Morgan: As a child I admired the artwork of Edward Gorey and Im also a huge lover of bizarre Victorian drawings. I happened upon some amazing source books at an art store when I was finishing a collage project and I knew immediately that the images would be perfect for the artwork of the album. I do a lot of collage in my spare time and that had a huge effect on the type of art I wanted to incorporate.

Do you have a general approach to song writing in terms how the process generally starts? (lyrics first, melody first, etc). Or does it really vary by song?

Morgan: I hate to say it but the process is always different! When I first began writing, it was purely short stories and stream of consciousness. It only occurred to me to put music to my writing at the encouragement of my piano teacher. As a result I tend to write words first, but lately I’ve been pushing myself to write the music initially in order to keep it interesting. In other words, I try to go with what gives me the most inspiration.

How did you get involved with the “Harry Potter and the Goblet of Fire” trailer? Why weren’t you heard in the US version?

Morgan: Well, I got lucky! The producer of the trailer happened to have been given my EP by a mutual friend and called me in for an audition as they were prepping for the recording. I got a call the next day and was told that I needn’t audition, I was hired! It was truly a lucky break as they say. Trailers tend to be marketed differently depending on what the audience is. For some reason the marketers decided that the US version would have a larger impact with no voice at all, hence the lack of my voice on the domestic version.

Your CD is available through CD Baby, but can people buy the songs online as downloads (iTunes, eMusic, etc)? If not, do you have any plans to do this?

Morgan: Yes, the music is available on iTunes, however Im not sure that all of the tracks off the album have been uploaded yet, hopefully this will be rectified soon

What is your opinion on the use of the internet as a promotional tool?

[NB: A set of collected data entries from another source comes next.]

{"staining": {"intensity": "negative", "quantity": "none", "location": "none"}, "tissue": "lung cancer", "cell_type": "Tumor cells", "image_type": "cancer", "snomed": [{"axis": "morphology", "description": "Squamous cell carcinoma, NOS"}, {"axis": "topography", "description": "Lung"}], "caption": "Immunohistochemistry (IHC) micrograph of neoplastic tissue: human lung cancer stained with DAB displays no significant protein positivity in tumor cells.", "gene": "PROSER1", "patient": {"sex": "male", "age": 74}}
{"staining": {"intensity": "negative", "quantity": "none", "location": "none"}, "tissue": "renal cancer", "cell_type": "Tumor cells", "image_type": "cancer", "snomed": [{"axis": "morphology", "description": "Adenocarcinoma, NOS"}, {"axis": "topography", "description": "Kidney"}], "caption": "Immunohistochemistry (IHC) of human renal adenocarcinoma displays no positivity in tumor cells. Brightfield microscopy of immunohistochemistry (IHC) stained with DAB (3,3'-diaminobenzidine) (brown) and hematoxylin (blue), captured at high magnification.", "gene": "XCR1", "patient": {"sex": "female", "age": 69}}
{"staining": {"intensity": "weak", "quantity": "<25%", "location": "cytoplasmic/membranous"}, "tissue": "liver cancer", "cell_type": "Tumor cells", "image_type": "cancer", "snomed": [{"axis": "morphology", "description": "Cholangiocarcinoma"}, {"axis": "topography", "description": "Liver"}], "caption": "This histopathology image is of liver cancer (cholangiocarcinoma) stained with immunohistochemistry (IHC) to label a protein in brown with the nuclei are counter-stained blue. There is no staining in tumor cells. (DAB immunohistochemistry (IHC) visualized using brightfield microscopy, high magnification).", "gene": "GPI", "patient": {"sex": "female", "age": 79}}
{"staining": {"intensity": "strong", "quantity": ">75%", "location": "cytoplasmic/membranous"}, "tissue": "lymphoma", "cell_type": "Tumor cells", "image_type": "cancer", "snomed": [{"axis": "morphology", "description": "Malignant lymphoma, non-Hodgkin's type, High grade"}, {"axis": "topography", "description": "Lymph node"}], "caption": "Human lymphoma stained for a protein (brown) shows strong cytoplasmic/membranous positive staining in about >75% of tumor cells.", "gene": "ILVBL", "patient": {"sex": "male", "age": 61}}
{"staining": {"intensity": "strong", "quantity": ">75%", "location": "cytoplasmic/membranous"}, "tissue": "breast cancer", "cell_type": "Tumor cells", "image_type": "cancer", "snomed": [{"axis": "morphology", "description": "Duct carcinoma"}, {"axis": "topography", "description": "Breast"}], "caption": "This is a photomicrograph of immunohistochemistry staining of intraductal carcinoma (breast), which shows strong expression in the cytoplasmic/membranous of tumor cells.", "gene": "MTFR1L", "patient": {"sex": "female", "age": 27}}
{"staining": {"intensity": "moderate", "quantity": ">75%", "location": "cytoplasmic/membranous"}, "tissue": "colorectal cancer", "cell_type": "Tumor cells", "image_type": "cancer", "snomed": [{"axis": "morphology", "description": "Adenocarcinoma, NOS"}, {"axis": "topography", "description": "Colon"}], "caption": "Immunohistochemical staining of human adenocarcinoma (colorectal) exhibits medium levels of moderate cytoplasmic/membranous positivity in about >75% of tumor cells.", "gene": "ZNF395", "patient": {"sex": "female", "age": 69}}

Morgan: What I love about internet promotion is that you dont have to be a big name to make it work for you. Its easier to connect to fans on a personal level, spread your image and music, and develop a fan base that is not just local, but world-wide. I love the internet, and I am extremely grateful for the benefits it has afforded not only me, but other artists as well. It is also a wonderful way to meet other like-minded artists and communities of performers.

What’s in the immediate future for you? Any touring plans?

Morgan: Right now we are working on finding the right tour, yes, but distribution is also something that I have been navigating the past few months. In truth, I’m more focused on a grass roots effort at the moment. I want to get the music to people that really love it and then take it from there.